All the innovation that’s driving the industry

In News6 MinutesBy Dom KalasihNovember 17, 2023

It’s been another week out of the office and into the conference centre, this time for the Institute of Road Transport Engineers in Hamilton.

The Tron put on a great week, and the speakers were an excellent and interesting bunch of experts from overseas and New Zealand. (I will admit to being a bit biased because I am a past president of IRTENZ and as a council member I was involved in organising the speaker programme. But interesting is as interesting does!)

As I’ve said before, I don’t think it is our role to tell any specific operators how to run their business, our job should be to put quality information in front of transport operators so they can determine what suits them best.

Given the conference has just finished, I’m sorry I don’t have time to share all the insights. But I do have a few that come to mind and demonstrate the diversity of the work being done just in the area of decarbonisation.

It was great to get an update on HWR’s groundbreaking hydrogen-diesel fuel project from Kim Hill, the commercial manager and leader on that project being trialled in the Mainland.

She reported that two more trucks are due to be commissioned in the next fortnight which shows HWR’s commitment in this space.  There was a great follow-up discussion, particularly from the purist perspective, as to whether hydrogen was a good way forward given the inherent energy losses in the production and conversion of hydrogen.

In my view, given the availability of electric power train technology and the supporting infrastructure, HWR’s analysis makes perfect sense. More importantly it enables decarbonisation to happen with current diesel ICE vehicles which will remain our fleet for some time to come.  Going after stuff to make a difference now is the only way we have any chance of meeting our climate targets.

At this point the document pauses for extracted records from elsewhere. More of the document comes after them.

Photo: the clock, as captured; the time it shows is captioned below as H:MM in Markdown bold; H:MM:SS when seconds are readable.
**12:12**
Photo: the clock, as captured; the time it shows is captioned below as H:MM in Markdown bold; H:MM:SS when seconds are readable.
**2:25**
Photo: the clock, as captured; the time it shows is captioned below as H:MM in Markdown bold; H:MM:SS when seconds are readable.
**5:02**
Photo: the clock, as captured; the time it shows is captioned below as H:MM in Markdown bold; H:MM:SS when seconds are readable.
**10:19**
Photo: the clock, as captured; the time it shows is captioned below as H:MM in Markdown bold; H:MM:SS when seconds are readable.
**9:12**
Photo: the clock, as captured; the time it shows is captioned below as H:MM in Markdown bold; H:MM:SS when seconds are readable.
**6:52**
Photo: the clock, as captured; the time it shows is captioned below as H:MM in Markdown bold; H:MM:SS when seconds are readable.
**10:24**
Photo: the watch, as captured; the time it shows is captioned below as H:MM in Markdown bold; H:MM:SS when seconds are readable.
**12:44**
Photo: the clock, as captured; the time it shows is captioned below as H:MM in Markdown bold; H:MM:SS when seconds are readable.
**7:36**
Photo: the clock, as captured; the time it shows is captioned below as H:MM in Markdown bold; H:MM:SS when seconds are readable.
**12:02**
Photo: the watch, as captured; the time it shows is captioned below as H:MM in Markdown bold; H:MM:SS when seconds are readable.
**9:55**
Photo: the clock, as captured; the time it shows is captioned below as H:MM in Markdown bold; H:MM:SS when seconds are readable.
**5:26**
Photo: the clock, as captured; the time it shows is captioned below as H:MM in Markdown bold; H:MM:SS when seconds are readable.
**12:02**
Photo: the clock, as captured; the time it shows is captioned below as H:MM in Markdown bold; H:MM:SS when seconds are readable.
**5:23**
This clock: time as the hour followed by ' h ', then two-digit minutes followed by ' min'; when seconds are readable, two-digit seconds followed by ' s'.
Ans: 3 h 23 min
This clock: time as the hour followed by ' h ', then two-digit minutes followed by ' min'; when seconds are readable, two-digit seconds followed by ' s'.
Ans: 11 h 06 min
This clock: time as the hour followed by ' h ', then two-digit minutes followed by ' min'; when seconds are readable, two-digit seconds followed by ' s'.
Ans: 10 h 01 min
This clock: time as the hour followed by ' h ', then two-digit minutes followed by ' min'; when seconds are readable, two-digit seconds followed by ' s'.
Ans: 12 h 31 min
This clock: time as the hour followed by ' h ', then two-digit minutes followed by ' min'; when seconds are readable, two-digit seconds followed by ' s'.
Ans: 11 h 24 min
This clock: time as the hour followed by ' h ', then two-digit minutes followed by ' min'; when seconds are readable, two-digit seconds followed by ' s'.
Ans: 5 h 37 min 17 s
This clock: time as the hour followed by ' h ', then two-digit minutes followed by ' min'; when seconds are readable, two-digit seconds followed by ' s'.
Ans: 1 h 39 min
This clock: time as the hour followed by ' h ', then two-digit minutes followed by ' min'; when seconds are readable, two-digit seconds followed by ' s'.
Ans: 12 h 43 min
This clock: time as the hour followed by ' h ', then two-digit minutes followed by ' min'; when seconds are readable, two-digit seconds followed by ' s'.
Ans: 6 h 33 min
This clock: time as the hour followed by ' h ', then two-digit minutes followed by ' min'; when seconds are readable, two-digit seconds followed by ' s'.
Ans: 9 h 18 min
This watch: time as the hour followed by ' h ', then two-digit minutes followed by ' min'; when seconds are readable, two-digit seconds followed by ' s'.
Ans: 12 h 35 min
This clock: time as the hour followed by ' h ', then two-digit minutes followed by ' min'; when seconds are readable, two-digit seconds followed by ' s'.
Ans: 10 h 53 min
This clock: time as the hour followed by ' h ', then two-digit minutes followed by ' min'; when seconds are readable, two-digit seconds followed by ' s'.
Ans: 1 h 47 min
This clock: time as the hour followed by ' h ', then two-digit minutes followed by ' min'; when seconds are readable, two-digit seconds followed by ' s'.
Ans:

On the other hand I was equally impressed with Mark Darrah’s presentation on Reliance’s Project Shift, which is their decarbonisation plan. As well as switching their fleet to electric where it makes sense, Reliance also has plans to produce their own power on site.

To me this would enable a massive reduction in energy cost from diesel to electric. It would also be a quantum shift reducing the operator’s normal risks associated with fuel supply, namely supply and cost. I also liked Mark’s strategy and thinking on multiple energy variants, such as using biofuel blends or renewable diesel for a higher horsepower diesel fleet.

Nemanja Miletic, from SAF Holland, gave a fascinating talk on how powered axles could change vehicles, which went well with Waka Kotahi Riccardo Areosa’s talk on innovative vehicles that have been approved in the last couple of years. It sounds like there’s going to be a lot more innovation coming up, and it is important that our regulatory bodies keep up with the changes to make sure we can all make the most of this new gear.

An example of this is allowing EV trucks used in supermarket deliveries to be driven by Class 1 licence holders. Currently their extra weight, courtesy of their batteries, pushes them over the weight limit into Class 2, but without any real change in their handling or safety.  It’s one of the recommendations we’re making for “Quick Wins” in our industry summary for the new Transport Minister.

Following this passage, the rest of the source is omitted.